Part 0: Mythic Ecology For Fantasy Worldbuilding & Storytelling
-Settlements
-Omens
-Overlooks
-Passageways
-Abyss
-Battlegrounds
Part 1: Deep Sea Zones
-Aphotic Zones
–Middle Pelagic Zone (Twilight Zone)
–Bathyl Zone (Midnight Zone)
–Abyssal Zone (Lower Midnight Zone)
–Hadal Zone (Ultra-Abyssal Zone)
Part 2: Deep Sea Adaptations
-Chemosynthesis
-Divergent Coloration
-Gigantism
-Long Lifespan
-Pronounced Mouth & Teeth
-Rapid Growth
Part 3: Protrusions & Slopes
-Abyssal Fan / Deep Sea Fan / Underwater Delta / Submarine Fan
-Abyssal Hill
-Oceanic Ridge / Mid-Ocean Ridge / Rise
-Seamount
–Aseismic Ridge
–Tablemount / Guyot
Part 4: Expanses
-Abyssal Plain
-Oceanic Basin
-Oceanic Plateau / Submarine Plateau
Part 5: Depressions
-Oceanic Gap / Rift
-Oceanic Trench
-Oceanic Trough
-Submarine Canyon
Part 6: Hydrothermal Vents
-Hydrothermal Vents
–Black Smoker
–White Smoker
Part 7: Cold Seeps
-Cold Seep / Cold Vent
–Brine Pool
–Clathrate Hydrates
–Petroleum Seep
–Pockmarks
–Submarine Mud Volcanoes
Part 8: Special Habitat & Groups
-Bacterial Mats
-Clam Beds
–Crab Mounds
-Deepwater Coral / Cold-Water Coral
-Eel Seethings
-Mussels Mounds
-Sea Anemone Clusters
-Shrimp Swarms
-Stalked Barnacle Clusters
-Tubeworm Bushes
-Tubeworm Fields
-Whale Falls & Jelly Falls
Part 9: Deep Sea Phenomena
-Deep Sea Volcanism
–Lava Arches
–Pillow Lava
–Seafloor Lava Flow
-Submarine Earthquake
-Tsunami
PART 0: MYTHIC ECOLOGY FOR FANTASY WORLDBUILDING & STORYTELLING
Let’s revisit my minimalist framework for my worldbuilding.
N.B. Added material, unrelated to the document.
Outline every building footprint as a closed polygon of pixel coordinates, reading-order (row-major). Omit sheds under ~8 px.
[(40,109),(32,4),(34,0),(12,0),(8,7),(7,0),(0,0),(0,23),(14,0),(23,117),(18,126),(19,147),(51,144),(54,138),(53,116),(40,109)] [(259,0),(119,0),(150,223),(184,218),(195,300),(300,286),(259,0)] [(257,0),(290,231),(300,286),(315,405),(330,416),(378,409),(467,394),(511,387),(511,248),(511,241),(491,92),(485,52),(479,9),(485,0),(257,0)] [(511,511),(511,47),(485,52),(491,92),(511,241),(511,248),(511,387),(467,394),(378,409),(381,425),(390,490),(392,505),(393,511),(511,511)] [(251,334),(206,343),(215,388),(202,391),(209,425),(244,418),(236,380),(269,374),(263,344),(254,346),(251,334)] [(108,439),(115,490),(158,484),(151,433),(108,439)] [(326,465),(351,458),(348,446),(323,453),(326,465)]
The six archetype tags with which I will flag all the various real-world land features in my Mythic Ecology Series:
1. Settlements: habitable regions of either Work or Play, Familiar or Exotic, offering diverse narrative functions: a Day in the Life, Home Base, Personal Reasons, Gathering Supplies. Can subvert tropes with Ruins or Escape.
2. Omens: sensational, temporal, or particularly pointed features that offer narrative functions of forshadowing, and good or evil portents. Can subvert tropes with a Wild Goose Chase.
3. Overlooks: sites of magnitude and grandeur, living monuments which can function narratively for finding resolve, invoking spirits, or as a Call to Adventure. Can subvert tropes with Dread or Betrayal.
4. Passageways: transitional journeylands, including magical portals, functioning narratively for initiation and return, thresholds and tests, shortcuts and setbacks.
5. Abyss: a void or confined space presenting scarcity or temptation, desperation and danger. Can subvert tropes with a Timely Rescue or Secret Refuge.
6. Battlegrounds: sites fit for epic, sprawling encounters and climax conflicts. Can subvert tropes with Alternative Solutions.
Feel free to submit your own ideas, or draw outside the lines. Alright, let’s see how deep sea features fit in.
PART 1: DEEP SEA ZONES

- The zones below collectively comprise the Aphotic Zones, sea layers without sunlight, which for our purposes constitutes the “Deep Sea”.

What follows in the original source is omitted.